When I was 19, I figured that if a soul had attached in my womb, it could unattach and that God would probably find a safer body for it to adhere to. Back then, that was as deep as my theological reflection went.
The Episcopal Church (to which I belong) sees “all human life as sacred from its inception until death,” and all abortion as having a tragic dimension calling for the concern and compassion of all the Christian community. As was resolved at the 69th General Convention in 1998, it is to be used only in extreme situations. I would call that pro-life, and I would agree.
The 71st General Convention of the Episcopal Church expressed its “unequivocal opposition to any legislative, executive or judicial action on the part of local, state, or national governments that abridges the right of a woman to reach an informed decision about the termination of a pregnancy or that would limit the access of a woman to a safe means of acting on her decision.” I would call that pro-choice, and I would agree.
As a country, we seem to be moving in the right direction. The Associated Press cites a study issued earlier this month showing that the U. S. abortion rate has declined to its lowest level since 1973. The number of abortions fell by 13 percent between 2008 and 2011, years which predate the recent wave of laws restricting access to abortions.

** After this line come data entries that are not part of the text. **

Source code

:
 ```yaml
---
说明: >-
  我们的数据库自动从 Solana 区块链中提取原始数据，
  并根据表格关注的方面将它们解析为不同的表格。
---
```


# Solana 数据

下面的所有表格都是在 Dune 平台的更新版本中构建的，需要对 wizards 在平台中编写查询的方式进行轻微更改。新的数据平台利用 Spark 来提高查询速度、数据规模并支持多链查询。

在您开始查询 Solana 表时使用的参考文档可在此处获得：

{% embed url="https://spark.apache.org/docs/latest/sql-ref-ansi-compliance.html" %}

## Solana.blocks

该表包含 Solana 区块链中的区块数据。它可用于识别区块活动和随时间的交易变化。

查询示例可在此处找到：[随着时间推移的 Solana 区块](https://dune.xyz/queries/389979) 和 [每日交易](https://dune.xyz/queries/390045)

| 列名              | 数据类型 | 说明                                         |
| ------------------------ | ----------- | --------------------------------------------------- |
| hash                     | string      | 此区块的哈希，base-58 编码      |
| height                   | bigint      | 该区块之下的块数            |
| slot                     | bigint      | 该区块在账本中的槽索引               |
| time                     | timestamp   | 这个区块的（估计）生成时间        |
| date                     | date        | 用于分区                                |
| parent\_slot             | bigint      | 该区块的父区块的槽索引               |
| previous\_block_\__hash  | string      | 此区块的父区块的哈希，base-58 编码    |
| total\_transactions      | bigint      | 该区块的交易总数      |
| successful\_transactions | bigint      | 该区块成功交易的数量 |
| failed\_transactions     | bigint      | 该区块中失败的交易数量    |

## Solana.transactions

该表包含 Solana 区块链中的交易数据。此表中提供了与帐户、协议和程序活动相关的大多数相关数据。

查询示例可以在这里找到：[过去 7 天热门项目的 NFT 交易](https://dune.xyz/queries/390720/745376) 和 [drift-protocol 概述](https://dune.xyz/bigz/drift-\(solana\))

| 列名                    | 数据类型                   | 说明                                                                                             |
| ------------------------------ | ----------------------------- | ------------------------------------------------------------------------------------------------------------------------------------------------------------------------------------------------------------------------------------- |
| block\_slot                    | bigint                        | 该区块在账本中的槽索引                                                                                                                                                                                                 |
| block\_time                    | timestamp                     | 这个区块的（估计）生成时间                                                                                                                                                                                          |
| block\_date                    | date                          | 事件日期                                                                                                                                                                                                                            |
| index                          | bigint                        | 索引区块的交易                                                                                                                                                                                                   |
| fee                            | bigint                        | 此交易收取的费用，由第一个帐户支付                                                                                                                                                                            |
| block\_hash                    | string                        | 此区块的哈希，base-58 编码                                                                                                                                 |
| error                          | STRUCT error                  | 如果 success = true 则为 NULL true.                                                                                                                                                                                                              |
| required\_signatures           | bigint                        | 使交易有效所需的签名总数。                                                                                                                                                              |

And yet Catholic Archbishop Gregory Aymond recently took out a paid advertisement in the Advocate and issued an open letter to the faithful condemning Planned Parenthood and particularly its new facility planned on South Claiborne Avenue. Ninety-seven percent of Planned Parenthood’s services are dedicated to primary care, education and preventive medicine. Lord knows we need that — with Louisiana ranking first among the 50 states in syphilis and gonorrhea infections and fourth in AIDS. Fifty percent of all pregnancies in Louisiana are unintended. Access to contraception has been shown to reduce abortion rates. I have a friend, Jose Miranda, a six-foot-five Cuban-American who served on the Planned Parenthood board for 12 years. He abhors abortions. He considers Planned Parenthood — with its educational programs and easy access — the No. 1 anti-abortion organization in the United States.
And yet the position of the Archbishop is: “. . . the archdiocese, including its churches, schools, apartments for the elderly, and nursing homes, will strive in its privately-funded work not to enter into business relationships with any person or organization that participates in actions that are essential to making this . . . facility a reality. This policy applies to all businesses regardless of religious affiliation or non-affiliation.”
He goes on to say, “. . . affiliation or support of Planned Parenthood by Catholics is a matter of serious scandal,” scandal being defined as “an attitude or behavior which leads another to do evil.” Instead of shunning anyone who screws in a light bulb at Planned Parenthood, wouldn’t it be more effective — and indeed more Christian — for these two institutions to support each other in their common goals of taking care of the poor and working to achieve zero abortions?
Orissa Arend is a mediator and psychotherapist in private practice in New Orleans. She is the author of Showdown in Desire about the Black Panther takeover of the Desire public housing project.